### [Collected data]
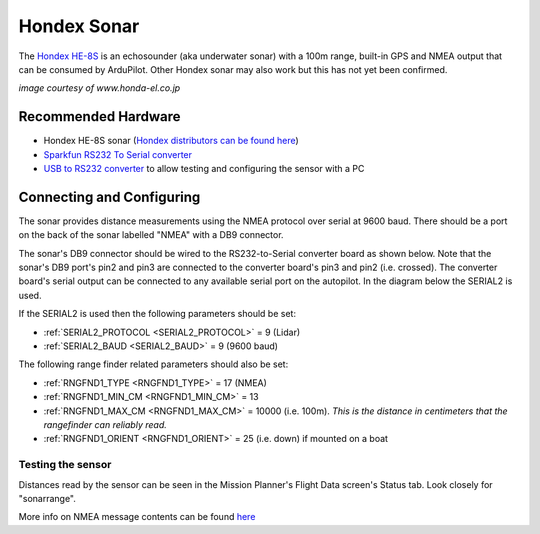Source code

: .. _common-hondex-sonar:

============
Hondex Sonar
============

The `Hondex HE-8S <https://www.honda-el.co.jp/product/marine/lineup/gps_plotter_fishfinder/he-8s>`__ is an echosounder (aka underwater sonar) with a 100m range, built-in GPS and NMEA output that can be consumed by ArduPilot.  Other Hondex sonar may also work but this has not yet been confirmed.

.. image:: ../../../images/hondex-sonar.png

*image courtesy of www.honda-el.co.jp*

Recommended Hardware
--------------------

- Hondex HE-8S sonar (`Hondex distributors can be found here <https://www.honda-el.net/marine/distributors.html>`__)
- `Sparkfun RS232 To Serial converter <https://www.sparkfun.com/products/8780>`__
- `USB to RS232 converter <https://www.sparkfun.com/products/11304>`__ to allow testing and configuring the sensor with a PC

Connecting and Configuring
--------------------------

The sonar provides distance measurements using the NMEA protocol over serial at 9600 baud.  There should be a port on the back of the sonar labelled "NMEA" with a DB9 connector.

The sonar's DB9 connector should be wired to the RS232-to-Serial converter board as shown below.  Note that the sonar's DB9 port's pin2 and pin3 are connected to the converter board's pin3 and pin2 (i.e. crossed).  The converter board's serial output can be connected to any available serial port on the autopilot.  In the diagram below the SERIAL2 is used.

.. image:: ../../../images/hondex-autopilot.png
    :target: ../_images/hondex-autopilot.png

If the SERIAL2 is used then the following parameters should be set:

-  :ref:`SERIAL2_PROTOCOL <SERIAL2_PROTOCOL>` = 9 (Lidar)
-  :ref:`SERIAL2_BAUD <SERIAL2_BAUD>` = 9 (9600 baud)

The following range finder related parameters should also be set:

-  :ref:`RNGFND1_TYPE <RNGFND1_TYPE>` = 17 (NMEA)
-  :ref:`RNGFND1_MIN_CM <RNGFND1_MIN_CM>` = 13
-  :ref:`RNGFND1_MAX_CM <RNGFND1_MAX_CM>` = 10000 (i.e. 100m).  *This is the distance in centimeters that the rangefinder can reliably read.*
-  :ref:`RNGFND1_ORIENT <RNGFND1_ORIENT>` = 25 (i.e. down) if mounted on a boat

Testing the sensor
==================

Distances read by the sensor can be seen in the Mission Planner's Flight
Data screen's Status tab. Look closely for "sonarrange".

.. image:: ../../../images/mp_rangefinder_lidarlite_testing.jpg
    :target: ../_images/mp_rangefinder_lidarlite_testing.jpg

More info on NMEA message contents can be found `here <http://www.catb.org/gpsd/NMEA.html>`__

### [Aim of the exercise]
Please copy out each line above exactly as written, but not the pictures.

### [Exercise result]
Source code

: .. _common-hondex-sonar:

============
Hondex Sonar
============

The `Hondex HE-8S <https://www.honda-el.co.jp/product/marine/lineup/gps_plotter_fishfinder/he-8s>`__ is an echosounder (aka underwater sonar) with a 100m range, built-in GPS and NMEA output that can be consumed by ArduPilot.  Other Hondex sonar may also work but this has not yet been confirmed.

.. image:: ../../../images/hondex-sonar.png

*image courtesy of www.honda-el.co.jp*

Recommended Hardware
--------------------

- Hondex HE-8S sonar (`Hondex distributors can be found here <https://www.honda-el.net/marine/distributors.html>`__)
- `Sparkfun RS232 To Serial converter <https://www.sparkfun.com/products/8780>`__
- `USB to RS232 converter <https://www.sparkfun.com/products/11304>`__ to allow testing and configuring the sensor with a PC

Connecting and Configuring
--------------------------

The sonar provides distance measurements using the NMEA protocol over serial at 9600 baud.  There should be a port on the back of the sonar labelled "NMEA" with a DB9 connector.

The sonar's DB9 connector should be wired to the RS232-to-Serial converter board as shown below.  Note that the sonar's DB9 port's pin2 and pin3 are connected to the converter board's pin3 and pin2 (i.e. crossed).  The converter board's serial output can be connected to any available serial port on the autopilot.  In the diagram below the SERIAL2 is used.

.. image:: ../../../images/hondex-autopilot.png
    :target: ../_images/hondex-autopilot.png

If the SERIAL2 is used then the following parameters should be set:

-  :ref:`SERIAL2_PROTOCOL <SERIAL2_PROTOCOL>` = 9 (Lidar)
-  :ref:`SERIAL2_BAUD <SERIAL2_BAUD>` = 9 (9600 baud)

The following range finder related parameters should also be set:

-  :ref:`RNGFND1_TYPE <RNGFND1_TYPE>` = 17 (NMEA)
-  :ref:`RNGFND1_MIN_CM <RNGFND1_MIN_CM>` = 13
-  :ref:`RNGFND1_MAX_CM <RNGFND1_MAX_CM>` = 10000 (i.e. 100m).  *This is the distance in centimeters that the rangefinder can reliably read.*
-  :ref:`RNGFND1_ORIENT <RNGFND1_ORIENT>` = 25 (i.e. down) if mounted on a boat

Testing the sensor
==================

Distances read by the sensor can be seen in the Mission Planner's Flight
Data screen's Status tab. Look closely for "sonarrange".

.. image:: ../../../images/mp_rangefinder_lidarlite_testing.jpg
    :target: ../_images/mp_rangefinder_lidarlite_testing.jpg

More info on NMEA message contents can be found `here <http://www.catb.org/gpsd/NMEA.html>`__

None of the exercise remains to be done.